Zmęczony codziennością
Im częściej Brad zapewnia w wywiadach, że jest zadowolony ze swojego życia, tym mniej jest przekonujący. Dom gwiazdorskiej pary zawalony jest rowerami, deskorolkami i samochodami na pedały (domena Maddoksa i Paksa) oraz zamkami disneyowskich księżniczek (królestwo Zahary i Shiloh). Bliźniaki Knox i Vivienne nie mają jeszcze dwóch lat i trzeba uważać, żeby nie udławiły się klockami starszego rodzeństwa. Oboje rodzice starają się spędzać z dziećmi jak najwięcej czasu – jeśli nie mogą wybrać się gdzieś całą brygadą, połowa potomstwa idzie z tatą na pączki, a druga spędza czas z mamą. Nianie i opiekunki to ostateczność. Gdzie w tym napiętym planie zajęć miejsce na czas dla dorosłych? „Będziemy mieli dla siebie czas, kiedy się zestarzejemy. Teraz jest czas dzieci”, mówi Jolie.

Co na to Brad Pitt?
Aktor coraz częściej ucieka z domu do… pracy, gdzie w przerwach na planie zdjęciowym może się przynajmniej wyspać w swojej przyczepie.  Wprawdzie nadal ma opinię wzorowego ojca, ale już jakiś czas temu przestał być wzorowym parterem. Choć jego niechlujny wygląd można zapewne przypisać roli w jednym z kolejnych filmów (jego kalendarz jest zapełniony aż do 2014 roku!), niełatwo oprzeć się wrażeniu, że przestało mu zależeć. Zawsze żartował ze swojego statusu męskiej seksbomby, ale jego ostatnie wcielenie w szpakowatego Rumcajsa jest jak flaga z napisem: mam swoje lata. „Mam duży apetyt na życie i niełatwo za mną nadążyć”, zadeklarowała kiedyś Jolie. Pitt sprawia czasem wrażenie, jakby zostawał z tyłu. Tempo zmian, które zafundował mu związek z Angeliną, każdemu zawróciłoby w głowie. Sześcioro dzieci w cztery lata. Cztery nowe miejsca zamieszkania.
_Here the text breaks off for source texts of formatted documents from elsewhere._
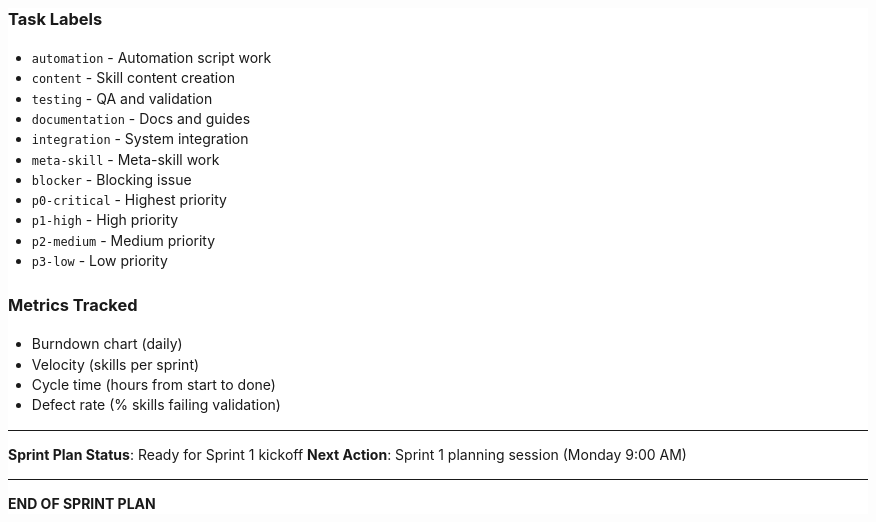 ### Task Labels

- `automation` - Automation script work
- `content` - Skill content creation
- `testing` - QA and validation
- `documentation` - Docs and guides
- `integration` - System integration
- `meta-skill` - Meta-skill work
- `blocker` - Blocking issue
- `p0-critical` - Highest priority
- `p1-high` - High priority
- `p2-medium` - Medium priority
- `p3-low` - Low priority

### Metrics Tracked

- Burndown chart (daily)
- Velocity (skills per sprint)
- Cycle time (hours from start to done)
- Defect rate (% skills failing validation)

---

**Sprint Plan Status**: Ready for Sprint 1 kickoff
**Next Action**: Sprint 1 planning session (Monday 9:00 AM)

---

**END OF SPRINT PLAN**
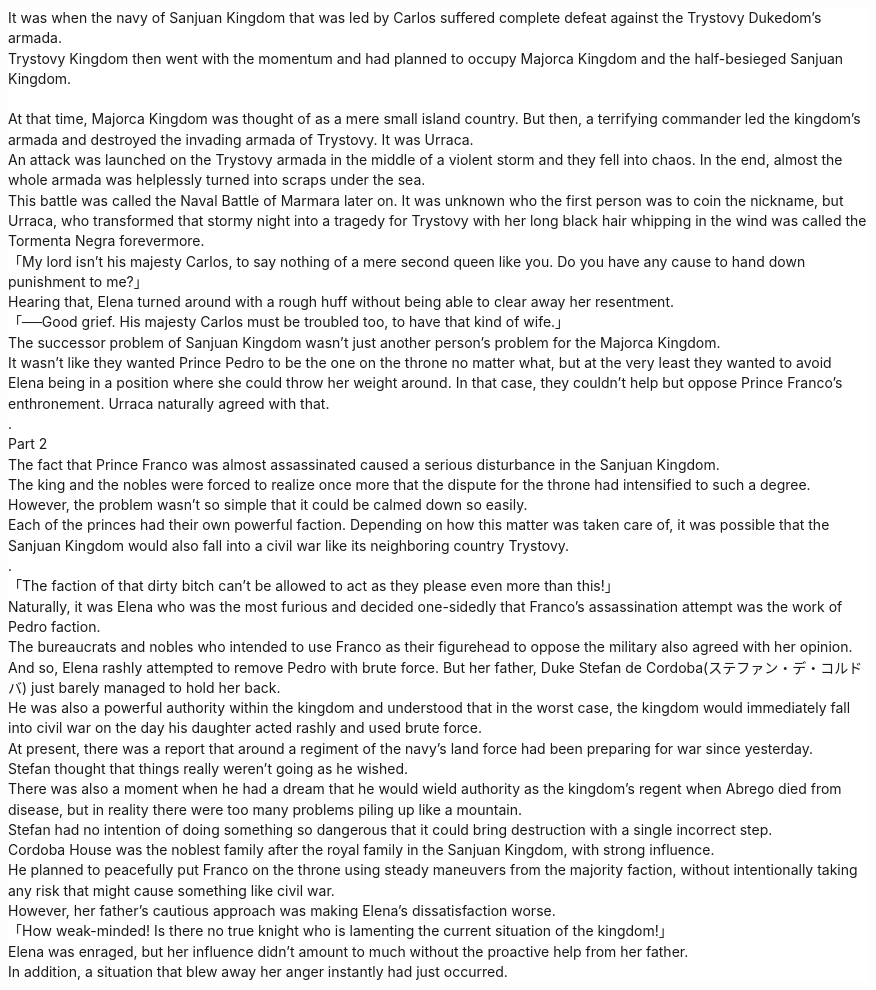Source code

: It was when the navy of Sanjuan Kingdom that was led by Carlos suffered complete defeat against the Trystovy Dukedom’s armada.<br/>
Trystovy Kingdom then went with the momentum and had planned to occupy Majorca Kingdom and the half-besieged Sanjuan Kingdom.<br/>
<br/>
At that time, Majorca Kingdom was thought of as a mere small island country. But then, a terrifying commander led the kingdom’s armada and destroyed the invading armada of Trystovy. It was Urraca.<br/>
An attack was launched on the Trystovy armada in the middle of a violent storm and they fell into chaos. In the end, almost the whole armada was helplessly turned into scraps under the sea.<br/>
This battle was called the Naval Battle of Marmara later on. It was unknown who the first person was to coin the nickname, but Urraca, who transformed that stormy night into a tragedy for Trystovy with her long black hair whipping in the wind was called the Tormenta Negra forevermore.<br/>
「My lord isn’t his majesty Carlos, to say nothing of a mere second queen like you. Do you have any cause to hand down punishment to me?」<br/>
Hearing that, Elena turned around with a rough huff without being able to clear away her resentment.<br/>
「──Good grief. His majesty Carlos must be troubled too, to have that kind of wife.」<br/>
The successor problem of Sanjuan Kingdom wasn’t just another person’s problem for the Majorca Kingdom.<br/>
It wasn’t like they wanted Prince Pedro to be the one on the throne no matter what, but at the very least they wanted to avoid Elena being in a position where she could throw her weight around. In that case, they couldn’t help but oppose Prince Franco’s enthronement. Urraca naturally agreed with that.<br/>
.<br/>
Part 2<br/>
The fact that Prince Franco was almost assassinated caused a serious disturbance in the Sanjuan Kingdom.<br/>
The king and the nobles were forced to realize once more that the dispute for the throne had intensified to such a degree.<br/>
However, the problem wasn’t so simple that it could be calmed down so easily.<br/>
Each of the princes had their own powerful faction. Depending on how this matter was taken care of, it was possible that the Sanjuan Kingdom would also fall into a civil war like its neighboring country Trystovy.<br/>
.<br/>
「The faction of that dirty bitch can’t be allowed to act as they please even more than this!」<br/>
Naturally, it was Elena who was the most furious and decided one-sidedly that Franco’s assassination attempt was the work of Pedro faction.<br/>
The bureaucrats and nobles who intended to use Franco as their figurehead to oppose the military also agreed with her opinion.<br/>
And so, Elena rashly attempted to remove Pedro with brute force. But her father, Duke Stefan de Cordoba(ステファン・デ・コルドバ) just barely managed to hold her back.<br/>
He was also a powerful authority within the kingdom and understood that in the worst case, the kingdom would immediately fall into civil war on the day his daughter acted rashly and used brute force.<br/>
At present, there was a report that around a regiment of the navy’s land force had been preparing for war since yesterday.<br/>
Stefan thought that things really weren’t going as he wished.<br/>
There was also a moment when he had a dream that he would wield authority as the kingdom’s regent when Abrego died from disease, but in reality there were too many problems piling up like a mountain.<br/>
Stefan had no intention of doing something so dangerous that it could bring destruction with a single incorrect step.<br/>
Cordoba House was the noblest family after the royal family in the Sanjuan Kingdom, with strong influence.<br/>
He planned to peacefully put Franco on the throne using steady maneuvers from the majority faction, without intentionally taking any risk that might cause something like civil war.<br/>
However, her father’s cautious approach was making Elena’s dissatisfaction worse.<br/>
「How weak-minded! Is there no true knight who is lamenting the current situation of the kingdom!」<br/>
Elena was enraged, but her influence didn’t amount to much without the proactive help from her father.<br/>
In addition, a situation that blew away her anger instantly had just occurred.<br/>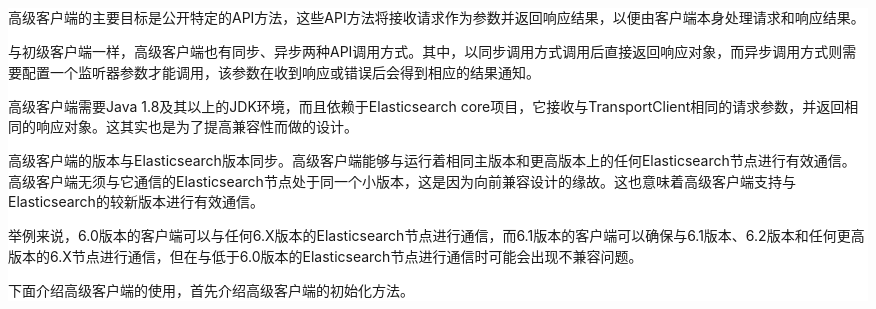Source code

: 高级客户端的主要目标是公开特定的API方法，这些API方法将接收请求作为参数并返回响应结果，以便由客户端本身处理请求和响应结果。

与初级客户端一样，高级客户端也有同步、异步两种API调用方式。其中，以同步调用方式调用后直接返回响应对象，而异步调用方式则需要配置一个监听器参数才能调用，该参数在收到响应或错误后会得到相应的结果通知。

高级客户端需要Java 1.8及其以上的JDK环境，而且依赖于Elasticsearch core项目，它接收与TransportClient相同的请求参数，并返回相同的响应对象。这其实也是为了提高兼容性而做的设计。

高级客户端的版本与Elasticsearch版本同步。高级客户端能够与运行着相同主版本和更高版本上的任何Elasticsearch节点进行有效通信。高级客户端无须与它通信的Elasticsearch节点处于同一个小版本，这是因为向前兼容设计的缘故。这也意味着高级客户端支持与Elasticsearch的较新版本进行有效通信。

举例来说，6.0版本的客户端可以与任何6.X版本的Elasticsearch节点进行通信，而6.1版本的客户端可以确保与6.1版本、6.2版本和任何更高版本的6.X节点进行通信，但在与低于6.0版本的Elasticsearch节点进行通信时可能会出现不兼容问题。

下面介绍高级客户端的使用，首先介绍高级客户端的初始化方法。











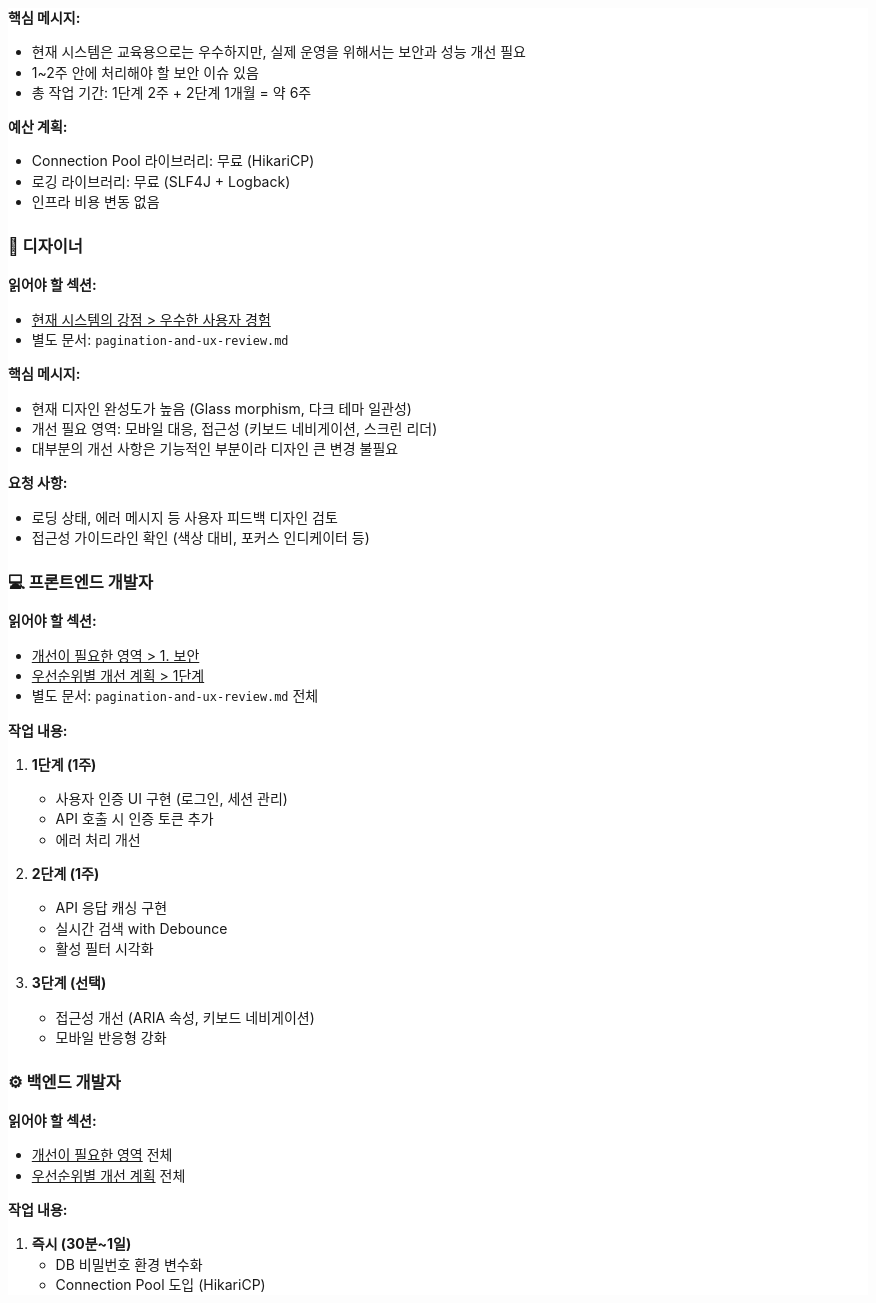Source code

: **핵심 메시지:**
- 현재 시스템은 교육용으로는 우수하지만, 실제 운영을 위해서는 보안과 성능 개선 필요
- 1~2주 안에 처리해야 할 보안 이슈 있음
- 총 작업 기간: 1단계 2주 + 2단계 1개월 = 약 6주

**예산 계획:**
- Connection Pool 라이브러리: 무료 (HikariCP)
- 로깅 라이브러리: 무료 (SLF4J + Logback)
- 인프라 비용 변동 없음

### 🎨 디자이너

**읽어야 할 섹션:**
- [현재 시스템의 강점 > 우수한 사용자 경험](#3-우수한-사용자-경험)
- 별도 문서: `pagination-and-ux-review.md`

**핵심 메시지:**
- 현재 디자인 완성도가 높음 (Glass morphism, 다크 테마 일관성)
- 개선 필요 영역: 모바일 대응, 접근성 (키보드 네비게이션, 스크린 리더)
- 대부분의 개선 사항은 기능적인 부분이라 디자인 큰 변경 불필요

**요청 사항:**
- 로딩 상태, 에러 메시지 등 사용자 피드백 디자인 검토
- 접근성 가이드라인 확인 (색상 대비, 포커스 인디케이터 등)

### 💻 프론트엔드 개발자

**읽어야 할 섹션:**
- [개선이 필요한 영역 > 1. 보안](#1-보안-사용자-인증-시스템-강화)
- [우선순위별 개선 계획 > 1단계](#-1단계-즉시-조치-1-2주-내)
- 별도 문서: `pagination-and-ux-review.md` 전체

**작업 내용:**
1. **1단계 (1주)**
   - 사용자 인증 UI 구현 (로그인, 세션 관리)
   - API 호출 시 인증 토큰 추가
   - 에러 처리 개선

2. **2단계 (1주)**
   - API 응답 캐싱 구현
   - 실시간 검색 with Debounce
   - 활성 필터 시각화

3. **3단계 (선택)**
   - 접근성 개선 (ARIA 속성, 키보드 네비게이션)
   - 모바일 반응형 강화

### ⚙️ 백엔드 개발자

**읽어야 할 섹션:**
- [개선이 필요한 영역](#개선이-필요한-영역) 전체
- [우선순위별 개선 계획](#우선순위별-개선-계획) 전체

**작업 내용:**
1. **즉시 (30분~1일)**
   - DB 비밀번호 환경 변수화
   - Connection Pool 도입 (HikariCP)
Wiecznie kręcący się młyn biznesowych spotkań, zdjęć do filmu, posiedzeń produkcyjnych, podróży promocyjnych. Akcje charytatywne i nadzór nad ich fundacją. Gdzieś po drodze zniknęła Angelina, w której się zakochał, a pojawił się chaos, w którym trudno się odnaleźć. I o którym nie ma z kim porozmawiać, bo „na to będzie czas, gdy się zestarzejemy”.